How to build an infrastructure

“Our Shabbos table was always a home run, even if my derashah wasn’t”

When the Yudins arrived in Fair Lawn in 1969 with a three-year-old child, Fair Lawn was still Jewish frontier land. Yeshiva University had helped the few Orthodox families who’d moved in from nearby Paterson organize a shul; the original 17 families bought a split-level house for the rabbi with a room downstairs for the “kehillah.”

“On Friday afternoons, I’d drive around and knock on doors to try to ensure a minyan,” Rabbi Yudin says. “We invited people for meals, to our succah. Our Shabbos table was always a home run, even if my derashah wasn’t.”

The relentless outreach, plus the lure of the rebbetzin’s Shabbos fare and Shabbos Mevarechim cholent, helped them slowly grow a community. By 1983 the congregation had built the current building, which included a mikveh in the back, supervised by Dayan Yaakov Posen from K’hal Adath Jeshurun (Breuer’s) and with Rav Moshe Bick as rav hamachshir. “I appreciated every step of our growth,” Rabbi Yudin says. “After the mikveh we put up an eiruv, which was another huge project. We had to work with the town, plot the boundaries — it was quite exciting.”

About 15 years ago it was clear that the two yeshivos in northern New Jersey, Yavneh and Yeshiva of New Jersey, weren’t sufficient for the burgeoning population. Rabbi Yudin says this gave him the privilege to help found Yeshivat Noam, a yeshivah ketanah, which now boasts 800 students.

The community took another mighty leap forward about 13 years ago, when the shul asked Yeshiva University to send them four young couples to create a “Torah Enrichment Center,” much in the manner of out-of-town Lakewood kollelim. The center has since helped attract over 80 more young families to the community. Having now reached critical mass, Fair Lawn boasts a kosher supermarket, bakery, and restaurant. But the personal touch was never lost.

“Our kehillah grew slowly,” says Rebbetzin Shevi Yudin. “While some rabbis are too busy to have friends, we all grew together and worked closely together to build. We were the only shul in town for many years, so we were the spiritual and social hub.”

Rabbi Yudin comments that his community is special because it has evolved into a diverse mix of FFB families, baalei teshuvah, Russians, Israelis, and others. “There is a lot of mutual respect,” he says. Clearly, that tolerance trickles down from the top.

How to build relationships

“There’s no closer relationship than the one established when people learn Torah together”

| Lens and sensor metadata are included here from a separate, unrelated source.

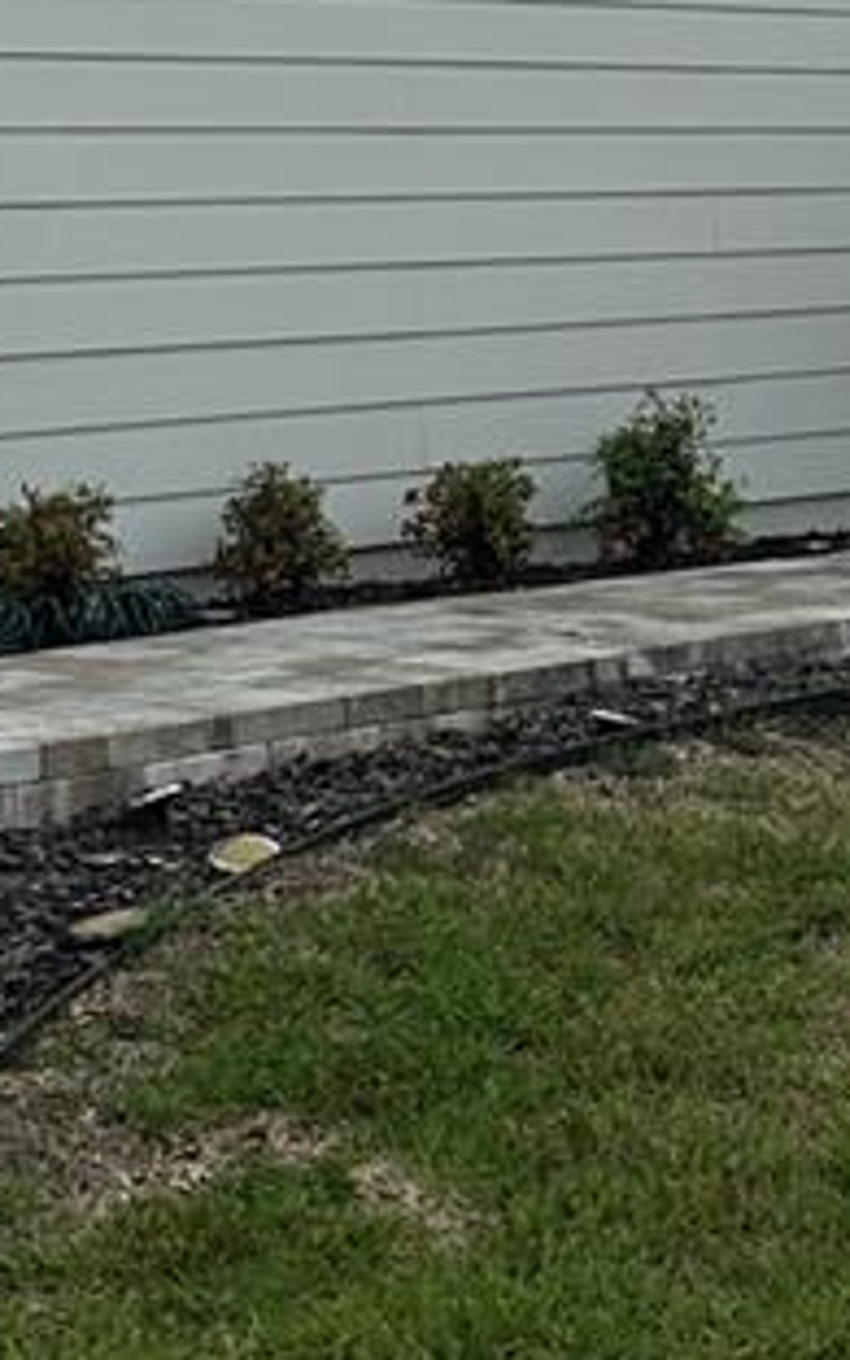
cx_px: 292
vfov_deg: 19.9
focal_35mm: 98
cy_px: -270
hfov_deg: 13.3
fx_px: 3632
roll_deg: +1.2
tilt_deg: +7.9
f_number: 1.78
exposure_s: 1/9709
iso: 80
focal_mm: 6.86
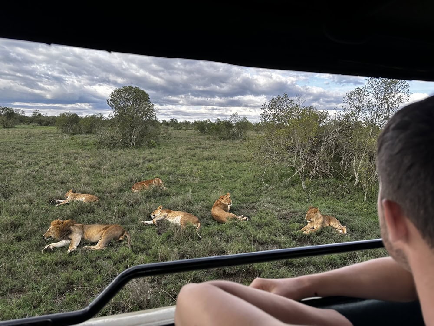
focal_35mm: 24
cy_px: 163
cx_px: 217
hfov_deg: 71.6
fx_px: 301
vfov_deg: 56.8
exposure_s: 1/745
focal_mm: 6.9
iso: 80
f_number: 1.8
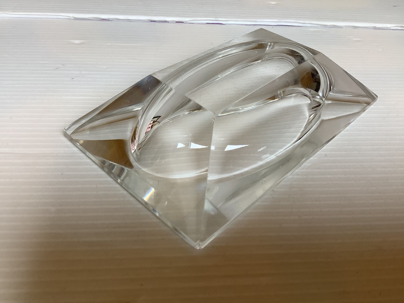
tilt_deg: -41.3
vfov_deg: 45.4
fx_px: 362
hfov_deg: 58.4
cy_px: 152
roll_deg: -3.4
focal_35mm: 31
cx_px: 202
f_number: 2.4
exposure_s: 1/100
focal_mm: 3.3
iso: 64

Rabbi Yudin’s former teacher, Rabbi Joseph Lookstein a”h, told him that an ideal rabbi should become a member of his congregants’ families. Rabbi Yudin has achieved that — although today, with 275 families instead of 17, this has become a more time-consuming task, despite the aid of Associate Rabbi Avrohom Markowitz.

What Rabbi Yudin modestly avoids mentioning — but his wife, Shevi, does — is that their congregation gelled into a family in large part because the Yudins always maintained an open house. In fact, it’s so open that their dining room has no furniture beyond one very large table. Locals jokingly call their home “Yud-Inn,” because various people are always moving in, some staying for years.